De stoffelijke resten van korporaal Marinus de Wit en soldaat Pieter Saarloos zijn vandaag herbegraven op het Militaire Ereveld Grebbeberg in Rhenen. Beide militairen sneuvelden in mei 1940. Op verzoek van de familie bracht de Bergings- en Identificatie Dienst van de Koninklijke Landmacht (BIDKL) de stoffelijke resten naar Rhenen over.

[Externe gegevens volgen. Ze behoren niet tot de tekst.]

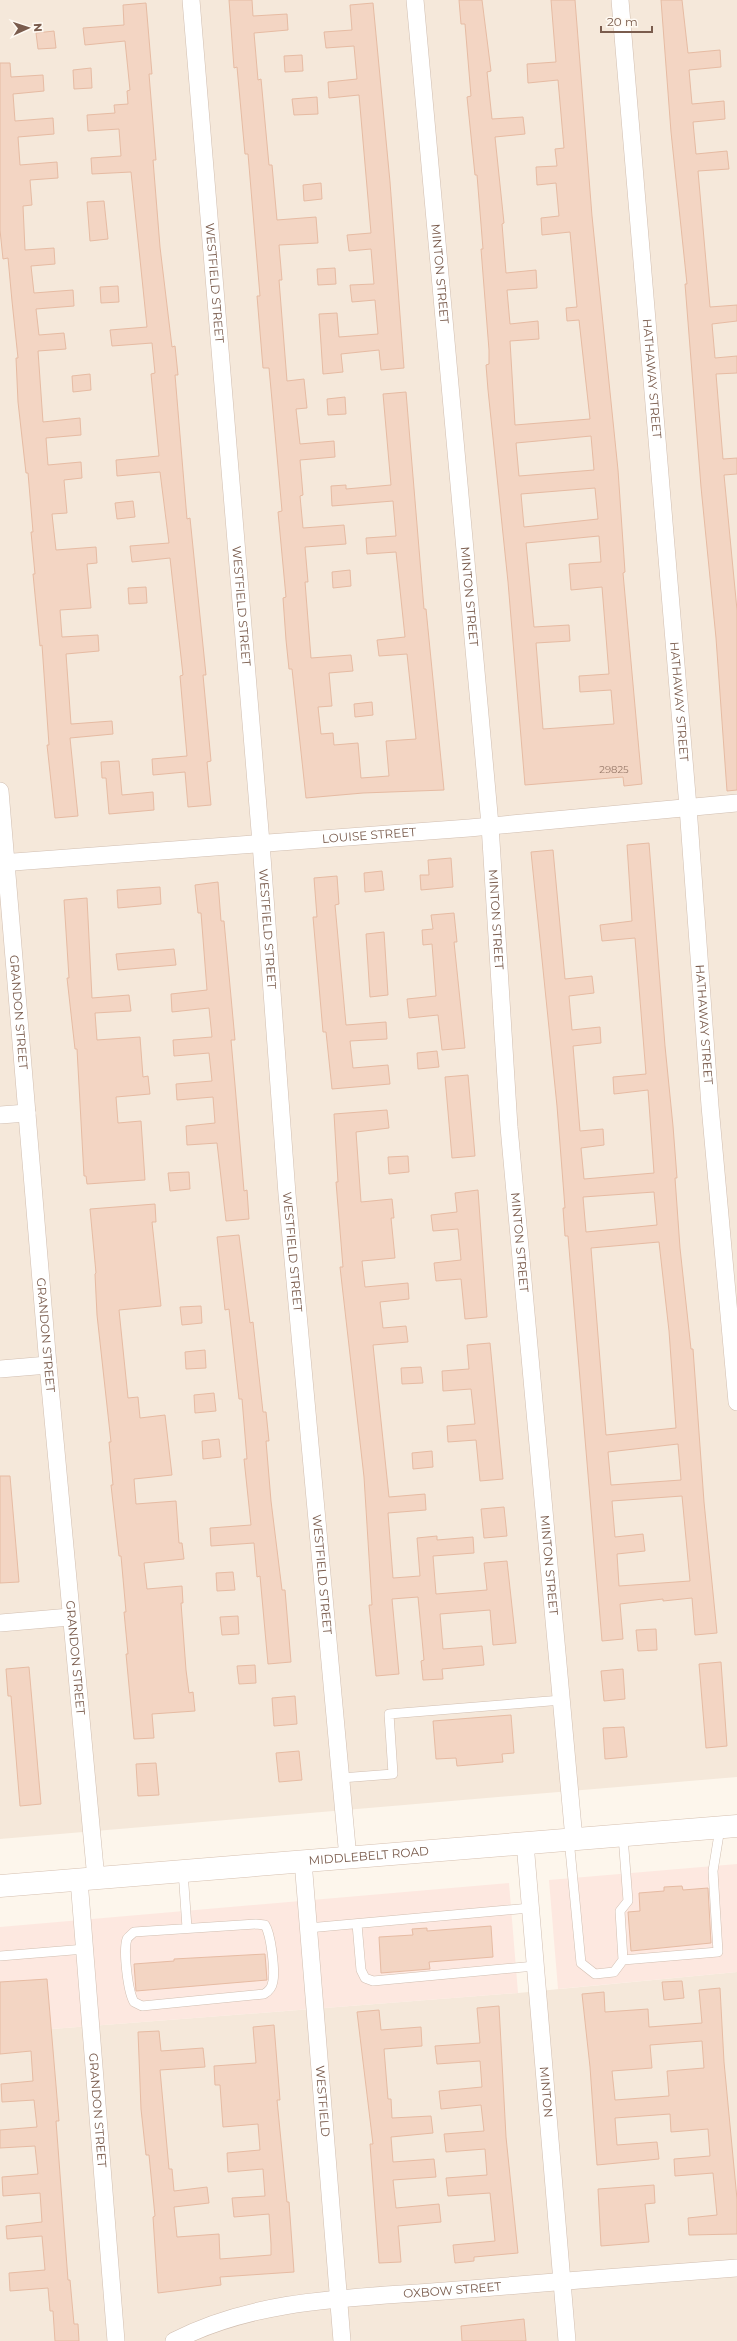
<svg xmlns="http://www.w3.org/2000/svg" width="737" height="2341" font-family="Montserrat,sans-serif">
  <rect width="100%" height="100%" fill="#fdf6ec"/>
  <path fill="#f5e8da" d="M0,0H737V1777L0,1839Z
    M737,1972V2341H0V2033L518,1993Z"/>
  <path fill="#fde8e0" d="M737,1864V1972L558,1989L549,1880Z
    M509,1883L518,1993L0,2033V1927Z"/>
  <path fill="#f3d5c3" stroke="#e6bba3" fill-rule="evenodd" d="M229,0H252L253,16L287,14L288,30L254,33L258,80L261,79L269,165H272L277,220L316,217L318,243L279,245L282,280H279L287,381L304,379L307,408L296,409L300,444L334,441L335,457L300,460L303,495L300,496L303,528L344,525L346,544L305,547L308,582H305L311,658L351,655L353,671L329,673L332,706L318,707L321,734L333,733L334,745L358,743L361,778L389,776L386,741L416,739L407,654L379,656L377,640L405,637L396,552L367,554L366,538L396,536L393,501L332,506L331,486L346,485V489L391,485L383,394L406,392L424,609H426L444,790L363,793L306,798L292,669H289L286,640L283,598L286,597L278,512L282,511L273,411L269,368H263L257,296H260L248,154H245L237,67L234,68Z
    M459,0H482L491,71L487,72L492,119L523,117L525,134L495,137L504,223L502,224L506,273L536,270L537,288L507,290L510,324L538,321L539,339L510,341L515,425L590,419L579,320L567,321L566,308L577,307L570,232L542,235L541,218L559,216L556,183L537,185L536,167L557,166L555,149L564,148L558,80L528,83L527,64L556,62L551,0H575L592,216L618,470L625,572L623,573L642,784L624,786L623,777L525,785L508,582L488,390L486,365L489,364V350L481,249H483L477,175H475L467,97L471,96L465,24H461ZM591,436L594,470L519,476L516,443ZM595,488L598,519L524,527L521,494ZM599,536L601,562L569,564L571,590L602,587L609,674L579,676L580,692L611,690L614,724L543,729L536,643L570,641L569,625L534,627L526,543Z
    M661,0H682L688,53L720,50L721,67L689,70L692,104L724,101L725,119L693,122L696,154L727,151L729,169L698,171L710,307L737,305V321L712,324L715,358L737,356V373L716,374L723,459L737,458V474L724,475L737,610V790L727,791L716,638L701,487L685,284H687L671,132Z
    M146,3L152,74H149L156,160H153L160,247L172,347L175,346L178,375H175L187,519L190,518L206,675H203L211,761L207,762L211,805L188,807L185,772L153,775L152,759L187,756L180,676L183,675L170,558L132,562L130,546L169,543L160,472L117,476L116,460L159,456L151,374L155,373L152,343L112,346L110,330L147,327L131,172L92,174L91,158L121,156L119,129L88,131L87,115L115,113L114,105L128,104L127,91L130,90L125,41L85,45L83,28L124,25L123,5Z
    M373,3L390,182L404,368L381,370L379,350L341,354L343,372L323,374L319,314L337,313L339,337L378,334L375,300L352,302L350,285L374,284L371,249L349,251L347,235L371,233L359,95L329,98L328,82L357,79L354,46L326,48L324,32L352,30L350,5Z
    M54,31L56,48L38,49L36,33Z
    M302,55L303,71L285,72L284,56Z
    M0,63H10L11,77L43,75L44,91L13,94L15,121L53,118L54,134L18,137L20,165L57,162L58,178L30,180L32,205L23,206L25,250L54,248L55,264L31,266L34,293L73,290L74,306L36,309L39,335L64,333L66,349L38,351L43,422L80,418L81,435L46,438L48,465L81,462L82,478L64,480L67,513L52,514L56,550L96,547L97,563L87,564L91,608L60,610L62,637L98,635L99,651L66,654L71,724L112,721L113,734L70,738L78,816L55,818L47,745H49L42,645L40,646L33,574H35L31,532H33L28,473H26L18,402L16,358H18L12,301L8,258L3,259L0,230Z
    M91,68L92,88L74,89L73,70Z
    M317,97L318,114L294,115L292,99Z
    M321,183L322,199L304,201L303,185Z
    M104,201L108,239L90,241L87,202Z
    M335,268L336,284L318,285L317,269Z
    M118,286L119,302L101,303L100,287Z
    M90,374L91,390L73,392L72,376Z
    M345,397L346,414L328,415L327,399Z
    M133,501L135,517L117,519L115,503Z
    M350,570L351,586L333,588L332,572Z
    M146,587L147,603L129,604L128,588Z
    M372,702L373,715L355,717L354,704Z
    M119,761L122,795L153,792L154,810L109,814L106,778H102L101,762Z
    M649,843L665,1046L673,1126L677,1178H675L680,1248L691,1349H693L704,1502L717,1633L695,1635L692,1598L663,1601V1599L620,1604L623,1639L602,1641L568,1236H565L563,1208H565L557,1106L531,852L553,850L565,979L592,976L594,993L569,996L572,1030L600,1027L601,1043L573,1046L580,1131L603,1129L604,1145L581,1148L584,1179L654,1173L648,1090L614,1094L613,1077L646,1074L635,938L602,941L600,925L632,921L627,845ZM654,1192L657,1225L586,1232L583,1197ZM659,1242L669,1331L676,1428L606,1435L591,1248ZM678,1444L681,1480L611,1485L608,1452ZM682,1496L690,1581L619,1586L617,1554L645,1551L643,1534L615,1537L612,1501Z
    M451,858L453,887L421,890L420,875H429L428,860Z
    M382,871L384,890L365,892L364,873Z
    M337,876L339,904L335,905L346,1025L386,1022L387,1039L350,1041L353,1068L388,1065L390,1084L332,1089L326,1032H323L313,917H317L314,878Z
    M218,882L221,921H224L235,1040H231L235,1085L244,1191L247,1190L249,1219L226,1221L217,1143L187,1145L186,1126L215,1123L213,1097L177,1100L176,1084L212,1081L209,1053L174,1056L173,1040L212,1037L209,1008L172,1012L171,994L207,990L201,913H198L195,885Z
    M160,887L161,904L118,908L117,890Z
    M87,898L92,998L129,995L131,1011L95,1013L97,1040L140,1037L143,1077L148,1076L150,1094L116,1097L118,1123L141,1121L145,1180L87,1184L86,1176H84L77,1049H75L67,978H69L64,900Z
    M454,913L457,942H454L465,1048L442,1050L438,1015L409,1018L407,999L436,996L432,944L423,945L422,930L433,929L431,915Z
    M384,932L388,995L370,997L366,934Z
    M174,949L176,965L118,970L116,954Z
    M437,1051L439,1067L418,1069L417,1053Z
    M468,1075L475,1156L452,1158L445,1077Z
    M387,1110L389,1128L356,1132L361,1202L392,1199L394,1218H391L395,1258L362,1261L365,1287L408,1283L409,1299L380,1302L383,1328L406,1326L408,1342L373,1345L389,1497L425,1494L426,1510L388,1513L393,1578L420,1576L417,1538L437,1536V1540L473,1537L474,1553L433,1556L436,1594L487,1590L484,1563L507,1561L516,1643L493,1645L490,1610L440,1614L443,1649L482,1646L484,1665L442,1669L443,1679L423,1680L421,1661L424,1660L418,1597L392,1599L399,1674L376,1676L369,1605H372L364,1477L340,1267H343L336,1182H338L334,1114Z
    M408,1156L409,1172L389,1174L388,1157Z
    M189,1172L190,1189L170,1191L168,1173Z
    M478,1190L487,1317L465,1319L461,1279L436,1281L434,1263L461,1260L458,1229L433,1231L431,1215L457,1212L455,1193Z
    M155,1204L156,1222H152L161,1306L119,1310L128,1398L138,1397L140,1418L165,1415L172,1475L134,1479L136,1504L176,1501L179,1543H182L184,1559L144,1563L147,1589L182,1586L183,1603H181L186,1670L189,1693L193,1692L195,1711L152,1714L154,1738L134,1739L126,1654H128L124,1612H126L121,1556H119L111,1485H113L109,1442H111L97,1315L95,1274L96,1273L90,1209Z
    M239,1235L250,1323L253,1322L263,1412H266L269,1441H266L271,1501L282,1590H285L291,1662L268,1664L260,1576L257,1577L254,1543L211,1546L210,1528L251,1525L244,1459H247L242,1399H239L229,1309L225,1310L217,1237Z
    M201,1306L202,1323L182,1325L180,1307Z
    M490,1343L503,1479L480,1481L476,1440L448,1442L447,1426L475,1424L471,1389L443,1391L442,1371L469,1369L467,1345Z
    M205,1350L206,1368L186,1369L185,1352Z
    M421,1367L423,1383L402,1384L401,1368Z
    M214,1393L216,1411L195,1413L194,1395Z
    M219,1439L221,1457L203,1459L202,1441Z
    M432,1451L433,1467L413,1469L412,1453Z
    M0,1476H10L19,1582L0,1583Z
    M504,1507L507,1536L484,1538L481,1509Z
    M233,1572L235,1590L217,1591L216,1573Z
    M238,1616L239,1634L222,1635L220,1617Z
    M656,1629L657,1650L638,1651L636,1630Z
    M721,1662L727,1746L706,1748L699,1664Z
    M255,1665L256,1683L239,1684L237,1666Z
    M29,1667L41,1804L20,1806L11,1696H8L6,1669Z
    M623,1669L625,1699L604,1701L601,1671Z
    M295,1696L297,1724L274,1726L272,1698Z
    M511,1715L514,1753L502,1754L503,1762L457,1766L456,1758L436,1759L433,1721Z
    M624,1727L627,1757L605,1759L603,1728Z
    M299,1751L302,1780L279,1782L276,1753Z
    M156,1763L159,1795L138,1796L136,1764Z
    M682,1886L683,1890L708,1888L711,1943L631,1951L628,1912L640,1911L639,1893L664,1891V1887Z
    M491,1926L493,1957L429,1962L430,1969L381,1973L379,1937L413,1935L412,1929L427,1928V1931Z
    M265,1954L267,1980L136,1991L134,1964L174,1961V1959Z
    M47,1979L59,2121H56L68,2280H70L74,2324H78L79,2341H55L53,2311H50L48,2288L10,2291L9,2273L45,2270L42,2236L7,2239L6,2226L42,2222L40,2193L3,2196L2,2177L38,2174L35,2146L0,2148V2130L37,2127L34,2100L2,2102L1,2084L33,2081L31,2051L0,2054V1982Z
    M682,1981L684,1998L664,2000L662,1982Z
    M720,1988L724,2062L737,2199V2234L689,2235L688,2218L717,2215L713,2173L675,2176L674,2159L710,2156L708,2129L671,2132L670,2114L615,2118L617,2145L657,2142L659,2159L597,2165L590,2067L582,1994L604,1992L605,2012L648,2009L649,2027L702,2023L699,1990ZM702,2041L704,2068L667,2071L669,2096L615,2100L612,2071L652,2068L650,2045Z
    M499,2006L506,2137L518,2253L474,2257V2261L455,2263L453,2245L495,2241L490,2193L448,2196L446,2178L487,2175L485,2149L446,2152L444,2134L484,2131L481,2105L441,2109L439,2091L482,2087L480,2061L437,2064L435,2046L480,2043L477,2008Z
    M379,2010L381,2030L421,2027L422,2046L384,2049L388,2099H391L392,2118L431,2116L433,2133L391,2137L393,2162L434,2159L436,2177L393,2180L396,2208L439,2204L441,2222L398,2226L401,2262L379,2263L370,2144H373L357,2012Z
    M274,2025L280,2100H277L287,2202H289L294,2272L220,2277L221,2285L158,2293L153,2217L155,2216L149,2155H146L141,2109L138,2032L159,2031L161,2051L203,2048L205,2067L160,2070L169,2169H172L174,2191L207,2187L209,2203L174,2207L177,2237L219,2234L220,2259L271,2255V2244L269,2214L234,2217L232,2198L265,2196L263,2169L228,2172L227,2153L260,2150L258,2124L223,2127L220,2085H215L214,2066L256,2063L253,2027Z
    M654,2185L655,2203L645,2204L649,2242L601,2246L598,2189Z
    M524,2319L526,2341H462L461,2326Z"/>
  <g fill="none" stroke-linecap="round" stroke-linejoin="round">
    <g stroke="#d1beb0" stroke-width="10">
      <path id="lane" d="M341,1778L393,1774L389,1714L562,1700
        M569,1839L581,1963L595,1974L614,1972L623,1960L620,1911L628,1901L623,1836
        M183,1871L187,1928
        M256,1924L265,1925C271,1934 275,1970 273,1981C272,1988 269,1991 264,1994L142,2006L134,2002C128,1992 123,1951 127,1939C128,1937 132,1934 134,1932Z
        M357,1924L361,1970L365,1978L373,1981L535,1966
        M308,1928L530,1908
        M0,1956L85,1949
        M623,1960L718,1952L713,1871L720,1828"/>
    </g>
    <g stroke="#d1beb0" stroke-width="18">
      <g id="street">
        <path id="s1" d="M191,0L261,843L287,1194L348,1858"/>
        <path id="s2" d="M415,0L490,825L509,1127L574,1839"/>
        <path id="s3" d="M620,0L688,807L710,1106L737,1402"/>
        <path id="s4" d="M0,791L48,1365L96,1879"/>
        <path id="s5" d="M0,863L469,828L737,803"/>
        <path d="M0,1115L27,1113"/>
        <path d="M0,1369L48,1365"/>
        <path d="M0,1623L70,1617"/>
        <path id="s6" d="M525,1843L567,2341"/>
        <path id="s7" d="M303,1861L342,2341"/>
        <path id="s8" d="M79,1880L116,2341"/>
        <path id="s9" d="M174,2341C257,2298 354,2298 445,2291C542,2283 640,2275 737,2268"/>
      </g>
    </g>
    <g stroke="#d6c0b0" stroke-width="23">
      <g id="secondary">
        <path id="s10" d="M0,1886L737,1826"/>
      </g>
    </g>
    <use href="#lane" stroke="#fff" stroke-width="9"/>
    <use href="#street" stroke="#fff" stroke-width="17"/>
    <use href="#secondary" stroke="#fff" stroke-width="22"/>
  </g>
  <g text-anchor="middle" stroke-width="3" stroke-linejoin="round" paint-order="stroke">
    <g font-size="10" fill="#987a6a">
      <text x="614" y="773">29825</text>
    </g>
    <g font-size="12" fill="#7a5c4d" stroke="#fffaf3">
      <text dy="4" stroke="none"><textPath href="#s2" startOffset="275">MINTON STREET</textPath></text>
      <text dy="4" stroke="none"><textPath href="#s1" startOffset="284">WESTFIELD STREET</textPath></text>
      <text dy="4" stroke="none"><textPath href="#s3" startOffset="380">HATHAWAY STREET</textPath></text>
      <text dy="4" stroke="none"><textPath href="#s2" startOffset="599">MINTON STREET</textPath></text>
      <text dy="4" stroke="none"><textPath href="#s1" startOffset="608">WESTFIELD STREET</textPath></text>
      <text dy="4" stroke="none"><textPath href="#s3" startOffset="704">HATHAWAY STREET</textPath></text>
      <text dy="4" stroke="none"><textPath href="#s5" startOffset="370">LOUISE STREET</textPath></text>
      <text dy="4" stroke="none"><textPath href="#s2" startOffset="923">MINTON STREET</textPath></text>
      <text dy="4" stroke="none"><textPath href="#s1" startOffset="932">WESTFIELD STREET</textPath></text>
      <text dy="4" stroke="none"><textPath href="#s4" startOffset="222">GRANDON STREET</textPath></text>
      <text dy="4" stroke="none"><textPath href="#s3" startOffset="1028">HATHAWAY STREET</textPath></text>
      <text dy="4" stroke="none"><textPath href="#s2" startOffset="1247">MINTON STREET</textPath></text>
      <text dy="4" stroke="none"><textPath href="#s1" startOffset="1256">WESTFIELD STREET</textPath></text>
      <text dy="4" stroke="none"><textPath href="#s4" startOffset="546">GRANDON STREET</textPath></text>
      <text dy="4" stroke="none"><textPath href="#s2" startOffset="1571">MINTON STREET</textPath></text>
      <text dy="4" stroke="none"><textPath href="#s1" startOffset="1580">WESTFIELD STREET</textPath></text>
      <text dy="4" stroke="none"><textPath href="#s4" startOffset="870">GRANDON STREET</textPath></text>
      <text dy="4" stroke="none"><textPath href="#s10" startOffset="370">MIDDLEBELT ROAD</textPath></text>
      <text dy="4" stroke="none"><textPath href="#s6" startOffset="250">MINTON</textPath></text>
      <text dy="4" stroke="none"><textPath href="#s7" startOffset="241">WESTFIELD</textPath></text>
      <text dy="4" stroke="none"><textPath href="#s8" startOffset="231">GRANDON STREET</textPath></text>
      <text dy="4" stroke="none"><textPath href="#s9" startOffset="285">OXBOW STREET</textPath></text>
    </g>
  </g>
  <g transform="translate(28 28) rotate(87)" stroke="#fffaf3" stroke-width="3" paint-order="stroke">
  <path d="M0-3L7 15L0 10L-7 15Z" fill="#7a5c4d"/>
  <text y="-6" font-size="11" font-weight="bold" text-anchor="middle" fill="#7a5c4d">N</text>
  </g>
  <path d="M601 26v6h51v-6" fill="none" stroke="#7a5c4d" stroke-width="2"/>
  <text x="607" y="26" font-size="12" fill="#7a5c4d" stroke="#fffaf3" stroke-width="3" paint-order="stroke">20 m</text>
</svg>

De Wit zat als 31- jarige in 1940 bij de infanterie. Hij bemande met zijn compagnie een aantal kazematten aan de Maas tussen Buggenum en Roermond. De Wit zat op 10 mei in kazemat S-32 in het buurtschap De Weerd, bij een spoorbrug. Die overspanning wilden als burgers vermomde Duitsers in handen krijgen. Nederlandse troepen wisten de brug echter tijdig op te blazen. Zwaar geschut vanaf een Duitse pantsertrein nam daarop de Nederlandse kazematten onder vuur. De korporaal kwam om het leven door een voltreffer op het schietgat van zijn kazemat.
Bezweken aan verwondingen
In mei 1940 maakt de toen 20- jarige Saarloos als dienstplichtige infanterist deel uit van een compagnie in Rotterdam. De 70-koppige soldateneenheid bewaakte onder meer de stations Delftse Poort, Beurs en Maas. Tijdens de Duitse inval op 10 mei zat Saarloos bij het Beursstation. Nederlandse troepen hielden de Duitsers hier urenlang tegen. Tijdens felle vuurgevechten raakte de dienstplichtige op meerdere plaatsen gewond waar hij 7 dagen later aan bezweek.
Limburgse Jagers
Een detachement van 42 Pantserinfanteriebataljon Limburgse Jagers uit Oirschot droeg beide voormalige infanteristen naar hun laatste rustplaats.